This article explores the design of an 80m vertical antenna.
The design objectives are:
The traditional vertical antenna use in a four-square steerable phased array configuration is a ground mounted quarter wave vertical with many quarter wave radials lying on the ground or shallow buried.
The gain of ground mounted verticals with shallow buried radials is quite dependent on the soil type, but typically increases with the number of radials. Fig 1 shows the gain of a quarter wave monopole over quarter wave radials shallow buried in homogenous 'average soil' (εr=13, σ=0.005Sm). It can be seen that gain improves with the number of radials, but the law of diminishing returns applies; whilst four radials is about 1dB better than two radials, 120 radials are only 0.14dB better than 64 radials.
This study takes the efficiency with 120 radials as the practical maximum. A goal of 80% of that efficiency or 1dB less for a 'full size' quarter wave antenna system could be achieved with 16 buried radials.
An alternative to buried radials is elevated radials.
Fig 2 shows the effect of radial height on gain for a quarter wave monopole with 3, 16 and 64 radials. It can be seen that gain can be poor, especially for configurations with few radials, but improves markedly once the radials are raised more than about 0.1m above ground, and gain is relatively independent of height up to a few metres in height.
Fig 2 suggests that an antenna system using just 3 quarter wave radials at 2.4m height has gain about 0.9dB down on 120 buried radials, and increasing the number of radials to 64 makes negligible improvement to system gain.
So, if the inconvenience of elevated radials can be tolerated, just 3 radials are sufficient for good performance (0.9dB down on 120 buried radials, or 81% of the practical maximum efficiency). Indeed, under some circumstances, elevated radials may be easier and cheaper to install, may have better service life.

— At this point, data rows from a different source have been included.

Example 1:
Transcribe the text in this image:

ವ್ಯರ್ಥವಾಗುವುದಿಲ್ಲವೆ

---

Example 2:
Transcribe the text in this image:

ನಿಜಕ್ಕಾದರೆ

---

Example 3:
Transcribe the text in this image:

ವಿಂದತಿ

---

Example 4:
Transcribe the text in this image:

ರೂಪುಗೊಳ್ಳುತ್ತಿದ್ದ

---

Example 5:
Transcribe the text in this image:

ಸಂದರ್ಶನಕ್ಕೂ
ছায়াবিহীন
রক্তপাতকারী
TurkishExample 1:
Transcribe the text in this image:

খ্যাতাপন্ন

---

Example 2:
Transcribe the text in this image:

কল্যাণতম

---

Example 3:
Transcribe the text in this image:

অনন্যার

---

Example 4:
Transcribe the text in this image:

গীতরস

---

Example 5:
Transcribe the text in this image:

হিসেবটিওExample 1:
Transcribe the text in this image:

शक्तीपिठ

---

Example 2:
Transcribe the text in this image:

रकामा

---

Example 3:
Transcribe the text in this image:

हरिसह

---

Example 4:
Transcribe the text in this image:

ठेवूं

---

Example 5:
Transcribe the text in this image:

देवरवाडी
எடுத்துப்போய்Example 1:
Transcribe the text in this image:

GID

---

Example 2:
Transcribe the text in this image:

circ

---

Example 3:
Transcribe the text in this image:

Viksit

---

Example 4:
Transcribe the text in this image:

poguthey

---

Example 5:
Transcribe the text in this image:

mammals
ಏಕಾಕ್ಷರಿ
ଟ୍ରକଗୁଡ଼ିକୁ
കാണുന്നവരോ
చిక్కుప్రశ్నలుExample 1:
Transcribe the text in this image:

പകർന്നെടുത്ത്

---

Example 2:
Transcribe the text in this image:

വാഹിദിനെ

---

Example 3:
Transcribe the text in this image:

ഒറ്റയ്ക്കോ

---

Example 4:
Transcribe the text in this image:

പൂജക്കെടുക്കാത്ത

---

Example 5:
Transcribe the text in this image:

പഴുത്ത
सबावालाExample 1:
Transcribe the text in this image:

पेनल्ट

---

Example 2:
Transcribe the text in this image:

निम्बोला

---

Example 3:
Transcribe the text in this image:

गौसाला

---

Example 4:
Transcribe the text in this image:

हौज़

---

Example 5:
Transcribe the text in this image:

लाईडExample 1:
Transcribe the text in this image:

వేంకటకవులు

Fig 3 shows a shortened vertical with three elevated radials and a capacity hat formed of wires at the top end of the three support guys. In this case, the radials are quarter wave and vertical is 12m, 0.6λ/4.

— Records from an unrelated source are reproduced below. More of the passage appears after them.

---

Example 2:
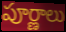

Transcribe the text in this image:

పూర్ణాలు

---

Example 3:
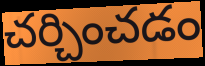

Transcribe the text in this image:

చర్చించడం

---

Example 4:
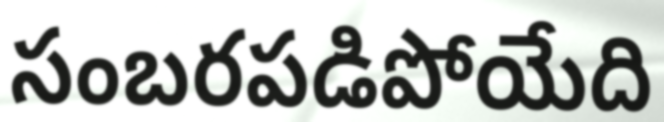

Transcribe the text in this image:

సంబరపడిపోయేది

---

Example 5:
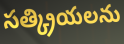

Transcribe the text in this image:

సత్క్రియలను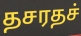
தசரதச்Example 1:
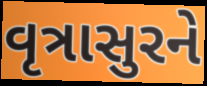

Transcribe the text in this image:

વૃત્રાસુરને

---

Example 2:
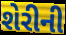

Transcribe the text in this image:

શેરીની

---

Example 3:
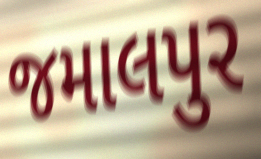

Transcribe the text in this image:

જમાલપુર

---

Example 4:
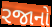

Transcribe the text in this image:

રજાનો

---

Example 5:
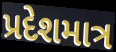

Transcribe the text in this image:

પ્રદેશમાત્ર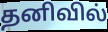
தனிவில்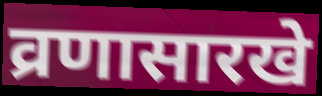
व्रणासारखेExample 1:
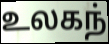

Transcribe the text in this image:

உலகந்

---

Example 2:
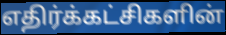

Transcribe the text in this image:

எதிர்க்கட்சிகளின்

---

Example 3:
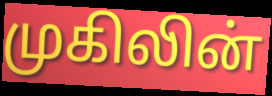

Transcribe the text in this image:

முகிலின்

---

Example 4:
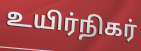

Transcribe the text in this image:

உயிர்நிகர்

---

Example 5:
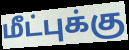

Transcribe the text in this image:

மீட்புக்குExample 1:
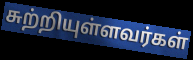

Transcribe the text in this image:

சுற்றியுள்ளவர்கள்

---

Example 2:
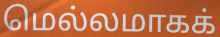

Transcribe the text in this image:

மெல்லமாகக்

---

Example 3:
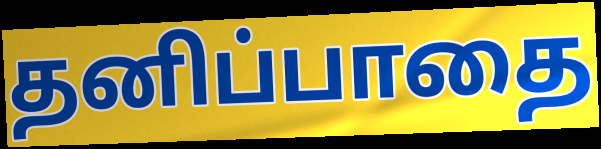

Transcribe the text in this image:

தனிப்பாதை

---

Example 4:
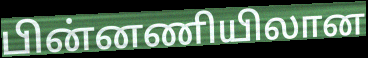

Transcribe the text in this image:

பின்னணியிலான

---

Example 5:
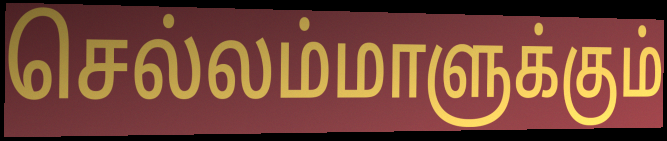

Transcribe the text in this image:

செல்லம்மாளுக்கும்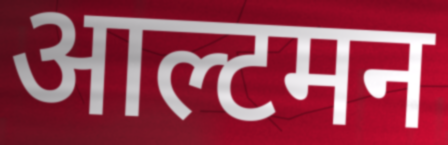
आल्टमन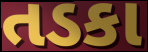
તડકા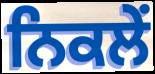
ਨਿਕਲੇਂ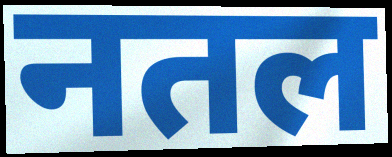
नतलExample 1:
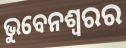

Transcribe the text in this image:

ଭୁବେନଶ୍ବରର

The shortened antenna has slightly lower gain at 1.3dB down on 120 buried radials and full size quarter wave antenna, or 74% of the practical maximum efficiency, but is 60% of the height, and can be constructed on one central support and three posts to tie off the radials and guy ropes.
An impedance matching scheme that lends itself to this application
is a hi-pass L match, and the antenna length can be adjusted to supply
the necessary series capacitive reactance.

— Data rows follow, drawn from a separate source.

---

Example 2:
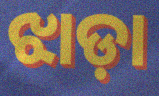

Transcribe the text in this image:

ଝାଡ଼ା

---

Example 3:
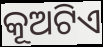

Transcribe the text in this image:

କୂଅଟିଏ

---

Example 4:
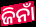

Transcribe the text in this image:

ଜିନାଁ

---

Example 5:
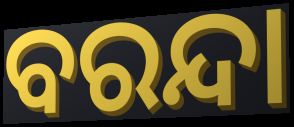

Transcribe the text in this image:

ବରନ୍ଦା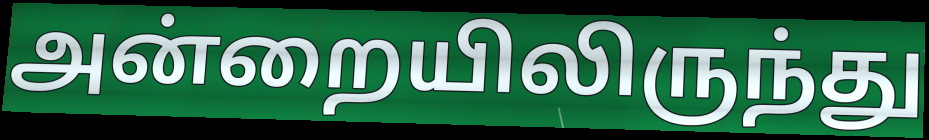
அன்றையிலிருந்துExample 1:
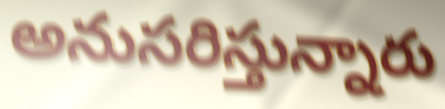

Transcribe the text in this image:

అనుసరిస్తున్నారు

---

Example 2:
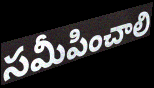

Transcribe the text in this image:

సమీపించాలి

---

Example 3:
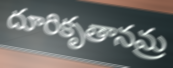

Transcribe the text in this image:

దూరికృతానమ్ర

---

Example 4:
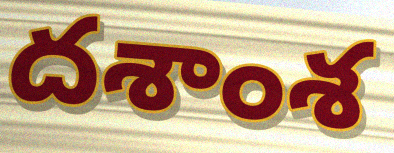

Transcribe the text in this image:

దశాంశ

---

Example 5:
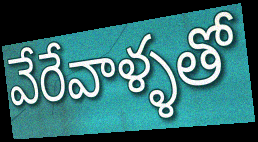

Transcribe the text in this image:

వేరేవాళ్ళతో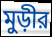
মুড়ীর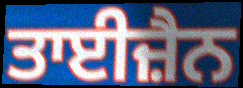
ਤਾਈਜ਼ੈਨ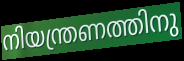
നിയന്ത്രണത്തിനു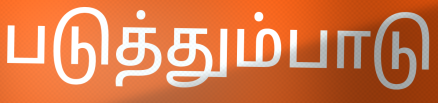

Fig 4 shows the combinations of feedpoint Rs and Xs that can be transformed to 50+j0 with just a low loss shunt inductor.
The feed point impedance of the modelled shortened antenna adjusted by tuning the top hat so that Rs,Xs fall on the blue line is 21.5-j24.7. It can also be seen from Fig 4 that the required shunt inductance is about 1.8µH.
The process on a real antenna is to measure the feedpoint impedance
with an antenna analyser or the like, and adjust its length so that the
combination or Rs and Xs fall on the blue line. The required Lp for Rs
is given on the same graph. The inductor should then be trimmed to
obtain an exact match.
The distance from the shack to the antenna will be around 160m. A length of LDF5-50A is available for the main run, and TLLC gives a loss of 0.37dB for a worst case load end VSWR of 1.3.
Ideally, the radials should be as horizontal as possible. The natural shape that the wire forms is a catenary, and the catenary needs a minimum sag to assure survival under high winds.
Using Antenna wire catenary calculator, the minimum sag for 2mm bare HDC to withstand 40m/s wind speed (safety factor = 3.5) is calculated as 340mm or 40N (≈4kgf) tension with no wind.
Peformance was modelled in NEC 4.1.
| Antenna (dBi)
||0.6λ/4 vertical, 3 elevated
radials, capacity hat
|Main feed line||160m of LDF5-50A||-0.36|
|Fly lead||2m RG213||-0.02|
| System (dBi)
Table 1 is a summary of expected system performance.
Fig 5 shows the modelled radiation pattern in the vertical plane. The half power points are at 8° and 60° elevation.